This started out as a personal effort to learn more about machine learning. It's currently a CLI app where you give it a JSON file specifying your network architecture and hyperparameters and point it to your training data, then invoke it again in 'eval' mode with some data it's not seen before and it will try to classify each sample.
I don't see many other people using Vulkan for GPGPU, and there may be many good reasons for that, but I wanted to try something a bit different.
I've made every attempt to make the code very clean and readable and I've written up the math in documentation/math.pdf, so hopefully this is a useful learning resource for anyone interested in how neural nets work under the hood.

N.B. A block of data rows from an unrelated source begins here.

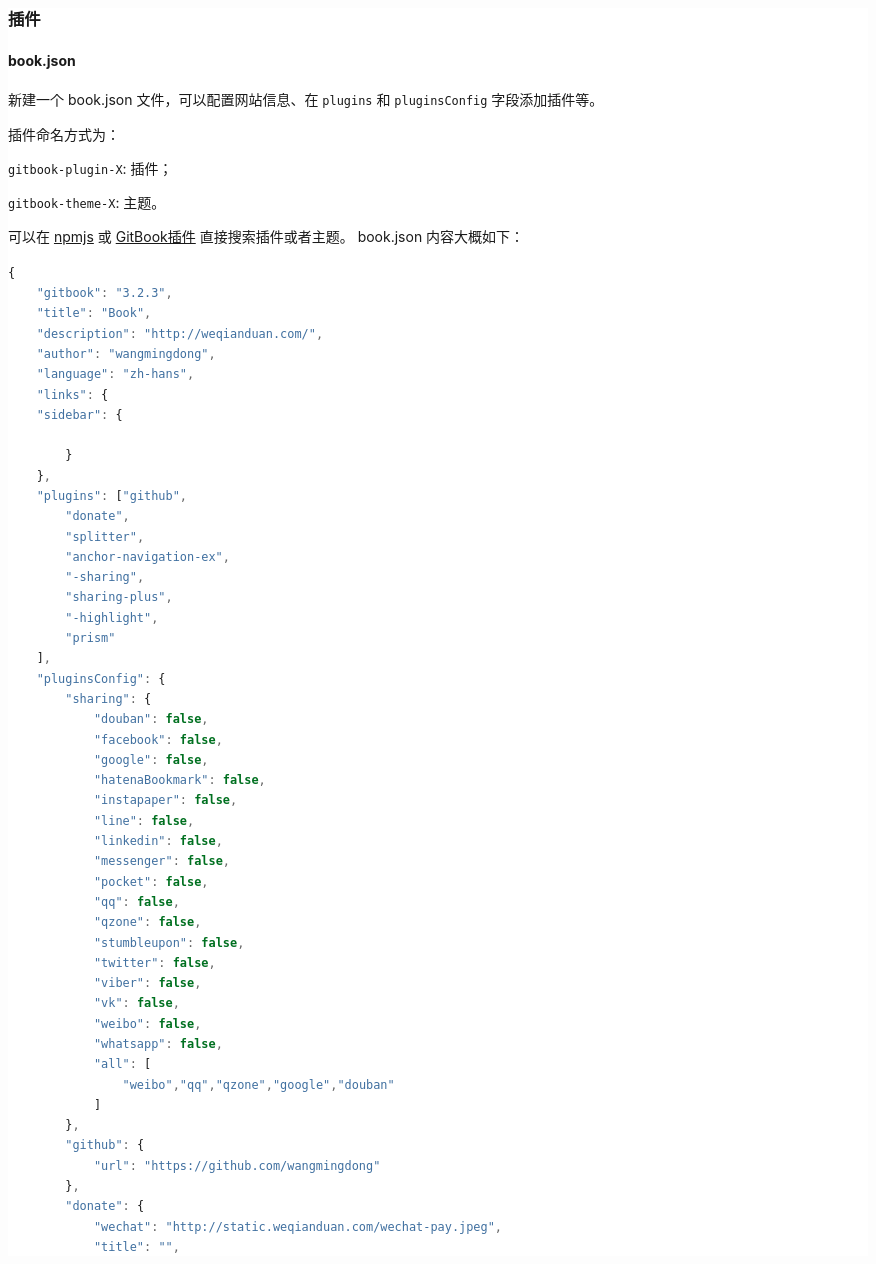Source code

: ### 插件

#### book.json

新建一个 book.json 文件，可以配置网站信息、在 ``plugins`` 和 ``pluginsConfig`` 字段添加插件等。

插件命名方式为：

``gitbook-plugin-X``: 插件；

``gitbook-theme-X``: 主题。

可以在 [npmjs](https://link.jianshu.com/?t=https://www.npmjs.com/) 或 [GitBook插件](https://link.jianshu.com/?t=https://plugins.gitbook.com/)  直接搜索插件或者主题。
book.json 内容大概如下：

``` js
{
    "gitbook": "3.2.3",
    "title": "Book",
    "description": "http://weqianduan.com/",
    "author": "wangmingdong",
    "language": "zh-hans",
    "links": {
    "sidebar": {
    
        }
    },
    "plugins": ["github",
        "donate",
        "splitter",
        "anchor-navigation-ex",
        "-sharing",
        "sharing-plus",
        "-highlight",
        "prism"
    ],
    "pluginsConfig": {
        "sharing": {
            "douban": false,
            "facebook": false,
            "google": false,
            "hatenaBookmark": false,
            "instapaper": false,
            "line": false,
            "linkedin": false,
            "messenger": false,
            "pocket": false,
            "qq": false,
            "qzone": false,
            "stumbleupon": false,
            "twitter": false,
            "viber": false,
            "vk": false,
            "weibo": false,
            "whatsapp": false,
            "all": [
                "weibo","qq","qzone","google","douban"
            ]
        },
        "github": {
            "url": "https://github.com/wangmingdong"
        },
        "donate": {
            "wechat": "http://static.weqianduan.com/wechat-pay.jpeg",
            "title": "",
```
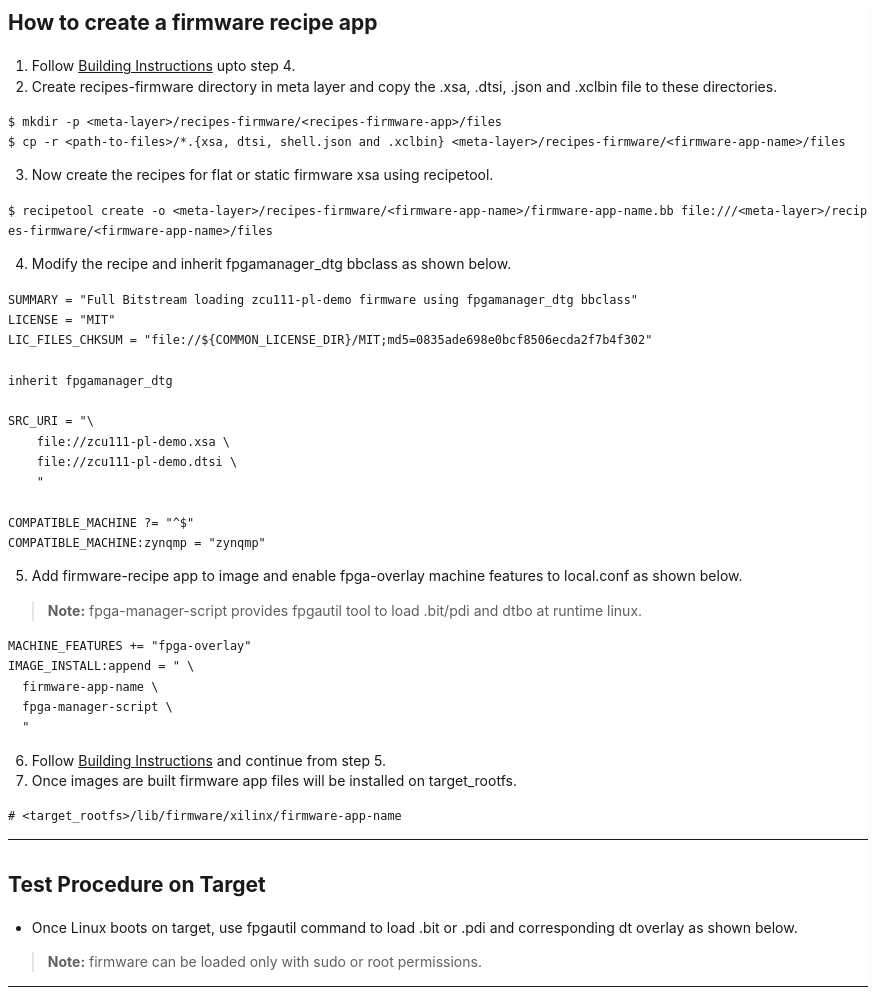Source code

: ## How to create a firmware recipe app

1. Follow [Building Instructions](https://github.com/Xilinx/meta-xilinx/blob/master/README.building.md) upto step 4.
2. Create recipes-firmware directory in meta layer and copy the .xsa, .dtsi,
   .json and .xclbin file to these directories.
```
$ mkdir -p <meta-layer>/recipes-firmware/<recipes-firmware-app>/files
$ cp -r <path-to-files>/*.{xsa, dtsi, shell.json and .xclbin} <meta-layer>/recipes-firmware/<firmware-app-name>/files
```
3. Now create the recipes for flat or static firmware xsa using recipetool.
```
$ recipetool create -o <meta-layer>/recipes-firmware/<firmware-app-name>/firmware-app-name.bb file:///<meta-layer>/recipes-firmware/<firmware-app-name>/files
```
4. Modify the recipe and inherit fpgamanager_dtg bbclass as shown below.
```
SUMMARY = "Full Bitstream loading zcu111-pl-demo firmware using fpgamanager_dtg bbclass"
LICENSE = "MIT"
LIC_FILES_CHKSUM = "file://${COMMON_LICENSE_DIR}/MIT;md5=0835ade698e0bcf8506ecda2f7b4f302"

inherit fpgamanager_dtg

SRC_URI = "\
    file://zcu111-pl-demo.xsa \
    file://zcu111-pl-demo.dtsi \
    "

COMPATIBLE_MACHINE ?= "^$"
COMPATIBLE_MACHINE:zynqmp = "zynqmp"
```
5. Add firmware-recipe app to image and enable fpga-overlay machine features to
   local.conf as shown below.
> **Note:** fpga-manager-script provides fpgautil tool to load .bit/pdi and dtbo
> at runtime linux.
```
MACHINE_FEATURES += "fpga-overlay"
IMAGE_INSTALL:append = " \
  firmware-app-name \
  fpga-manager-script \
  "
```
6. Follow [Building Instructions](https://github.com/Xilinx/meta-xilinx/blob/master/README.building.md) and continue from step 5.
7. Once images are built firmware app files will be installed on target_rootfs.
```
# <target_rootfs>/lib/firmware/xilinx/firmware-app-name
```
---

## Test Procedure on Target
* Once Linux boots on target, use fpgautil command to load .bit or .pdi and
  corresponding dt overlay as shown below.
> **Note:** firmware can be loaded only with sudo or root permissions.
---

I'll be continuing to add new features over the coming months.
> don't see many other people using Vulkan for GPGPU, and there may be many good reasons for that
I think the main of these reasons is nVidia’s contributions to the ecosystem. It’s much easier to call library functions implemented by cuDNN or cuBLAS first-party library, than it is to write and dispatch compute shaders to multiply these matrices.
However, for use cases when hardware costs are substantial compared to software development costs, using Vulkan or D3D can be a reasonable thing to do. nVidia is too greedy, in the EULA of their drivers they forbid to use GeForce GPUs in data centres. For people who need GPGPU on their servers, that paragraph of text sometimes makes nVidia hardware an order of magnitude more expensive than AMD hardware.